Adobe Sign, the cloud-based electronic signature solution, is another winner with customers including Merck, Hitachi, and Iowa State University.
They are using Adobe Sign to provide optimal customer experience, close out deals, and win business.
The quality of the company’s apps is far-reaching with many firms turning away from Amazon and joining Adobe in droves.
The Digital Media ARR growth has been leveling down from 30%-plus range in the last couple of quarters, and investors have begun to be concerned about the long-term trajectory.
Adobe still possesses the potential for unit conversions internationally, but domestic sales will drive the business in the short term.
Even more attractive, the company is insulated from the China ruckus.
The company is one of my favorite software stocks and is part of an exclusive club of 5-7 software stocks that are part of my long-term must-buys.

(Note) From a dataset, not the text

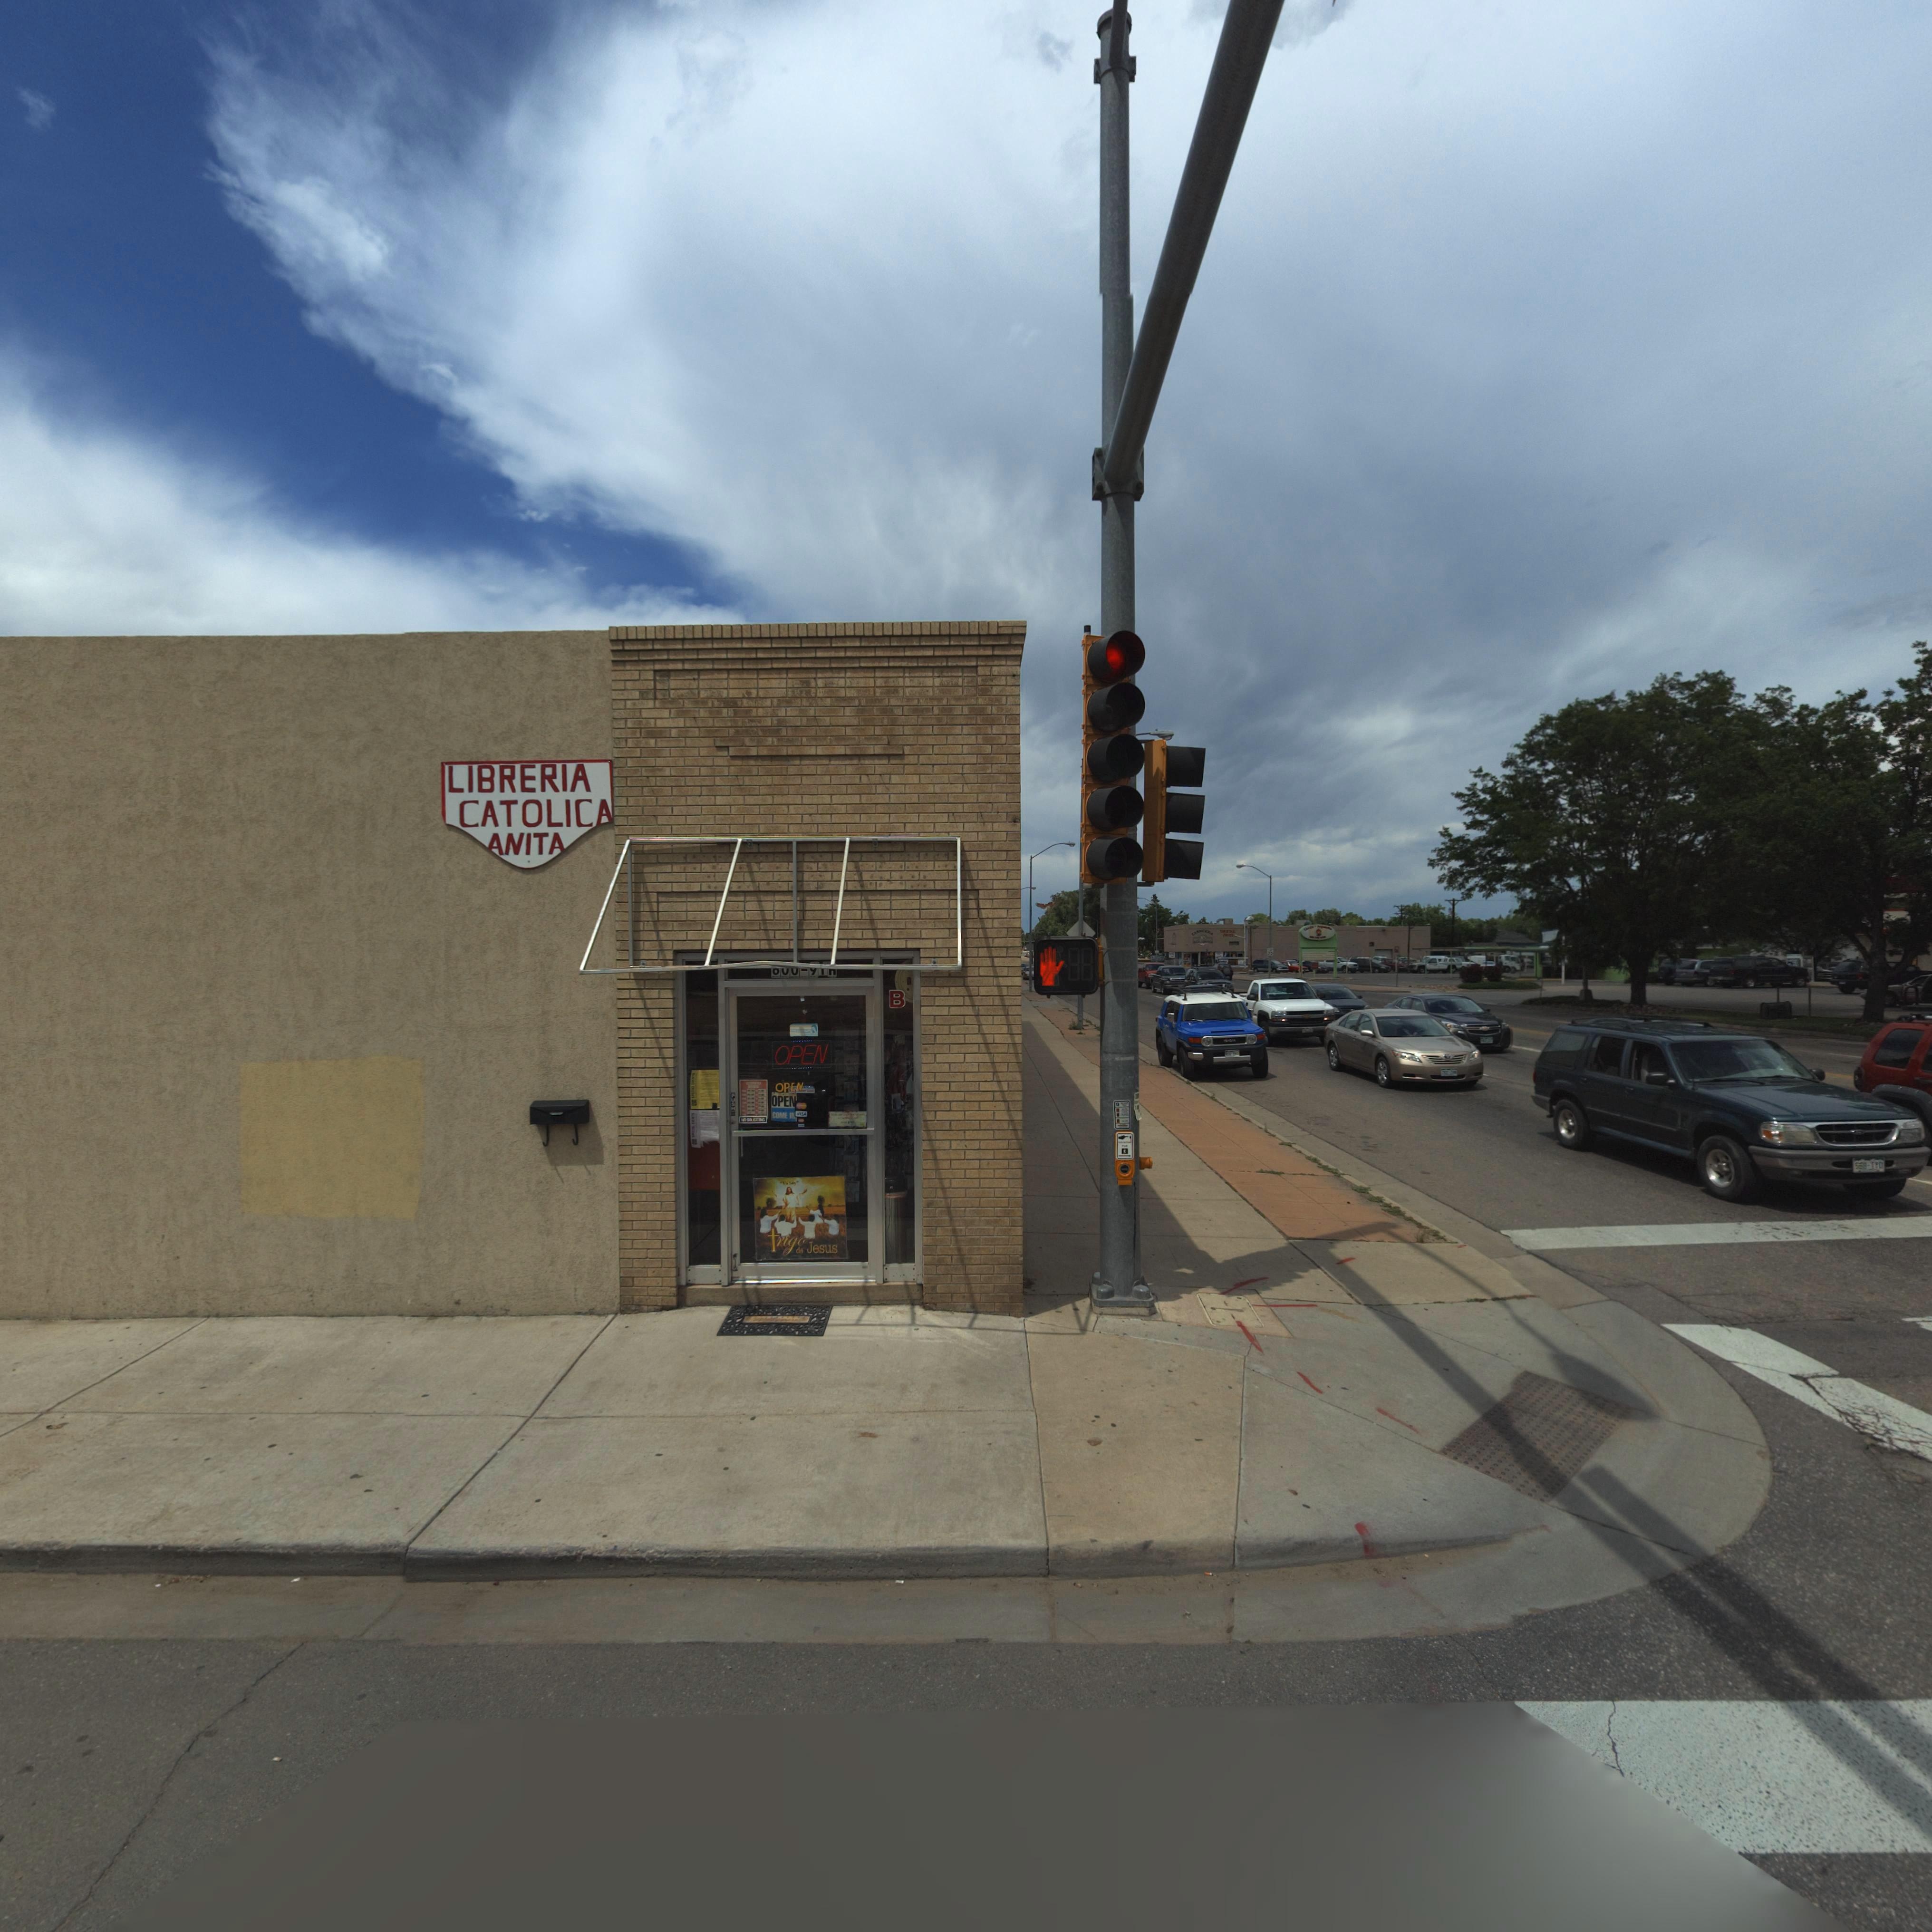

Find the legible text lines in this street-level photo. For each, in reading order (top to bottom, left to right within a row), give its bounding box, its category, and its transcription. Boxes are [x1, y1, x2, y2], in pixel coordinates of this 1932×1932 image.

[448, 763, 591, 792] BusinessName: LIBRERIA
[459, 799, 613, 827] BusinessName: CATOLICA
[487, 832, 565, 855] BusinessName: ANITA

This is an effective bet on the expansion and continuous development of the digital content industry.
Even if certain formats were to blow up like a Facebook, content will evolve into some other form and Adobe will be on top of the game attempting to deliver a first rate of tools to support these new operations.
Adobe is a core enterprise stock and most businesses from big to small pay for one of their services, for example, the bare minimum is likely to result in a company paying for Adobe’s PDF viewer to capture the best method of handling PDFs.
Adobe simply does a great job of providing and supporting creative software applications to drive productivity.
And I love that this company isn’t reliant on any one tool to drive profits, being a one-trick pony in this climate has forced other companies to seriously overreach in risk and addressable market.
Wait for shares to come down for $300, traders will need a better entry point as shares have bolted from the barn door.